TO DO :: In the entries that follow, find the line containing "Fig. 7 Classification of glutamate", then output exactly every line from the first through that one.

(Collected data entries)
-*-
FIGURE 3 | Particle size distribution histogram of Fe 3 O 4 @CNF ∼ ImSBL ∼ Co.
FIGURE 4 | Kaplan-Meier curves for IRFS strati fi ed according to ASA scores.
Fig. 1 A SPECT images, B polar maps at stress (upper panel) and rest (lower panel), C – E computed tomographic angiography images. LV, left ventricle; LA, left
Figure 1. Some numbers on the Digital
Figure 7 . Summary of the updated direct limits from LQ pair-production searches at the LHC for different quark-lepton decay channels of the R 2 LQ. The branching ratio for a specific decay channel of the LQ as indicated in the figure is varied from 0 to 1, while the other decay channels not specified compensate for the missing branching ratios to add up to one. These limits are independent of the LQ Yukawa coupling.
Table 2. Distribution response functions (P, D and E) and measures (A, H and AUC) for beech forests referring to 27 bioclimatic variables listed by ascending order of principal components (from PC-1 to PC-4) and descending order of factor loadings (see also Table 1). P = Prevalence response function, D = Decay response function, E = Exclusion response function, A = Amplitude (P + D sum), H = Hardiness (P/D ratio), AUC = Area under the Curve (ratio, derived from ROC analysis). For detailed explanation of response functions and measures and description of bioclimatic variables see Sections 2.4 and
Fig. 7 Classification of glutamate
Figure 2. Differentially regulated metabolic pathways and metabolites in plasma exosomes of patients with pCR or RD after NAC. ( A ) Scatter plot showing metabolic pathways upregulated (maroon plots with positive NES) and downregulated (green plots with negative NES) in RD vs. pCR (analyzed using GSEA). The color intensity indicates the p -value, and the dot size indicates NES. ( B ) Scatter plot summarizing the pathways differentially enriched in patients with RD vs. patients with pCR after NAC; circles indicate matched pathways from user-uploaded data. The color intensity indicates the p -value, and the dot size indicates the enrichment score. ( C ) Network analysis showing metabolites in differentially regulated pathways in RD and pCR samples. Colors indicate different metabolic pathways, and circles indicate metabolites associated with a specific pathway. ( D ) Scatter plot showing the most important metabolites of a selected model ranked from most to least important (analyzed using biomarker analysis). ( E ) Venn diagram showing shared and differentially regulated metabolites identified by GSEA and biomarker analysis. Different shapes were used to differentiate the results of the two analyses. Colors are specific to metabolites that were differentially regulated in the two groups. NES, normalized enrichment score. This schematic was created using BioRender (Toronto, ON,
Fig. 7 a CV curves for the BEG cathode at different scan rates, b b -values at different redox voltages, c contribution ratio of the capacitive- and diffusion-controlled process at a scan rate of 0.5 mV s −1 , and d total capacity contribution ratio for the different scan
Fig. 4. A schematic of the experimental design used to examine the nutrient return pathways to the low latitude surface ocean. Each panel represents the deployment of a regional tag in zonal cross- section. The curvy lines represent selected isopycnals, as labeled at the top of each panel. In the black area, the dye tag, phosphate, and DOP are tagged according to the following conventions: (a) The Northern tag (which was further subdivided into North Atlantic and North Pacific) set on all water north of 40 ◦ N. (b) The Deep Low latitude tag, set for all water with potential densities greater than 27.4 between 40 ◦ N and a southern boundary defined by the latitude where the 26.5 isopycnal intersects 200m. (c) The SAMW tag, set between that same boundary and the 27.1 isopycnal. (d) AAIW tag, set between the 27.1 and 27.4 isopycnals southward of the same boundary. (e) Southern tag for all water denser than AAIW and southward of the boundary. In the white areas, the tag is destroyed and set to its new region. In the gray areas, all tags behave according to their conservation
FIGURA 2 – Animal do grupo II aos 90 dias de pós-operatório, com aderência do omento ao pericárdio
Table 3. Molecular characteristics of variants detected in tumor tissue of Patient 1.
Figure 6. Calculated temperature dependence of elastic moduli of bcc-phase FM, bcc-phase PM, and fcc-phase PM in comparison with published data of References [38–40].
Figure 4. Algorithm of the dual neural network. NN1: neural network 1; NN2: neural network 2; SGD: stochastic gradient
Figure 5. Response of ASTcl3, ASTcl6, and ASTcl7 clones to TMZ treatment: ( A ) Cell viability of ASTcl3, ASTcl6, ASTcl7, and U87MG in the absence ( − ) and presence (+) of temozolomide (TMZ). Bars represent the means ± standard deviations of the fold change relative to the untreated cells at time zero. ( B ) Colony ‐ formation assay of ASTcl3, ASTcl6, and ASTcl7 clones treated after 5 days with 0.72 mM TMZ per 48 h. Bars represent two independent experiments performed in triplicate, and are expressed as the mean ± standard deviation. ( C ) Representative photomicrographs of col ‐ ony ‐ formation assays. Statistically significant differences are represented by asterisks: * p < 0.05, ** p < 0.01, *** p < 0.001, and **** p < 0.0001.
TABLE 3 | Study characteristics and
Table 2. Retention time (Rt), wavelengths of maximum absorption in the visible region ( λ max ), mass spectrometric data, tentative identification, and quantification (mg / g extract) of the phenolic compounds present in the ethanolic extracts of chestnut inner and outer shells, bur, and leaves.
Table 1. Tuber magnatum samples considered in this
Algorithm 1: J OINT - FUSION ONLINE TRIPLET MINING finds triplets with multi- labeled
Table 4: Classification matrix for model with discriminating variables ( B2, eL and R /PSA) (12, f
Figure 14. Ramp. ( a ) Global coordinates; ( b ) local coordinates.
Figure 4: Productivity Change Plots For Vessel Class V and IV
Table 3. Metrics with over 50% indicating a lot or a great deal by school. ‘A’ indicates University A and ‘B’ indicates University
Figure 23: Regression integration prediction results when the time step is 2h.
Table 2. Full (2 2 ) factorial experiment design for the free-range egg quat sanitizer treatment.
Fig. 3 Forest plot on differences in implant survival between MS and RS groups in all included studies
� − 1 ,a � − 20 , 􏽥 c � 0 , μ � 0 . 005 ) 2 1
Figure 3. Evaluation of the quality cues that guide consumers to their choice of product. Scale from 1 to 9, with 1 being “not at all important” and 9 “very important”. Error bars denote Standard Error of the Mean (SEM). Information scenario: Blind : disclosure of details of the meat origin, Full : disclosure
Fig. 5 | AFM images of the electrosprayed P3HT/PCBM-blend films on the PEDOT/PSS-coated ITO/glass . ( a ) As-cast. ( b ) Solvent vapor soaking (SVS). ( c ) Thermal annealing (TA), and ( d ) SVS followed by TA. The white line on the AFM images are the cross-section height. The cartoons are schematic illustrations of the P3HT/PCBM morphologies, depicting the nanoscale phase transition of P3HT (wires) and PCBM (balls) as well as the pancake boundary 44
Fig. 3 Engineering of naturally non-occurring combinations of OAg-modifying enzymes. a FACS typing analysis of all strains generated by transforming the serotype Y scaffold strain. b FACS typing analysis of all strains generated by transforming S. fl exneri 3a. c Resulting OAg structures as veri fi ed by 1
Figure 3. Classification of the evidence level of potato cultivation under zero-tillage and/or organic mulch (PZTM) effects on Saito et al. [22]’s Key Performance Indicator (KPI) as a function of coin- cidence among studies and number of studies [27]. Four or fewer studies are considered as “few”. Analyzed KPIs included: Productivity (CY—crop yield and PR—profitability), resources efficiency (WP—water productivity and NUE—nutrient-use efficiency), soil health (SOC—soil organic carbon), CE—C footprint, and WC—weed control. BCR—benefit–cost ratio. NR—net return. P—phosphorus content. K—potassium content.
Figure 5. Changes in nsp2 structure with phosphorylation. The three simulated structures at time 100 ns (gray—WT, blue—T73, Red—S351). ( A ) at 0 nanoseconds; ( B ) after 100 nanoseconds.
-*-
SOLUTION TO THIS EXERCISE ::
FIGURE 3 | Particle size distribution histogram of Fe 3 O 4 @CNF ∼ ImSBL ∼ Co.
FIGURE 4 | Kaplan-Meier curves for IRFS strati fi ed according to ASA scores.
Fig. 1 A SPECT images, B polar maps at stress (upper panel) and rest (lower panel), C – E computed tomographic angiography images. LV, left ventricle; LA, left
Figure 1. Some numbers on the Digital
Figure 7 . Summary of the updated direct limits from LQ pair-production searches at the LHC for different quark-lepton decay channels of the R 2 LQ. The branching ratio for a specific decay channel of the LQ as indicated in the figure is varied from 0 to 1, while the other decay channels not specified compensate for the missing branching ratios to add up to one. These limits are independent of the LQ Yukawa coupling.
Table 2. Distribution response functions (P, D and E) and measures (A, H and AUC) for beech forests referring to 27 bioclimatic variables listed by ascending order of principal components (from PC-1 to PC-4) and descending order of factor loadings (see also Table 1). P = Prevalence response function, D = Decay response function, E = Exclusion response function, A = Amplitude (P + D sum), H = Hardiness (P/D ratio), AUC = Area under the Curve (ratio, derived from ROC analysis). For detailed explanation of response functions and measures and description of bioclimatic variables see Sections 2.4 and
Fig. 7 Classification of glutamate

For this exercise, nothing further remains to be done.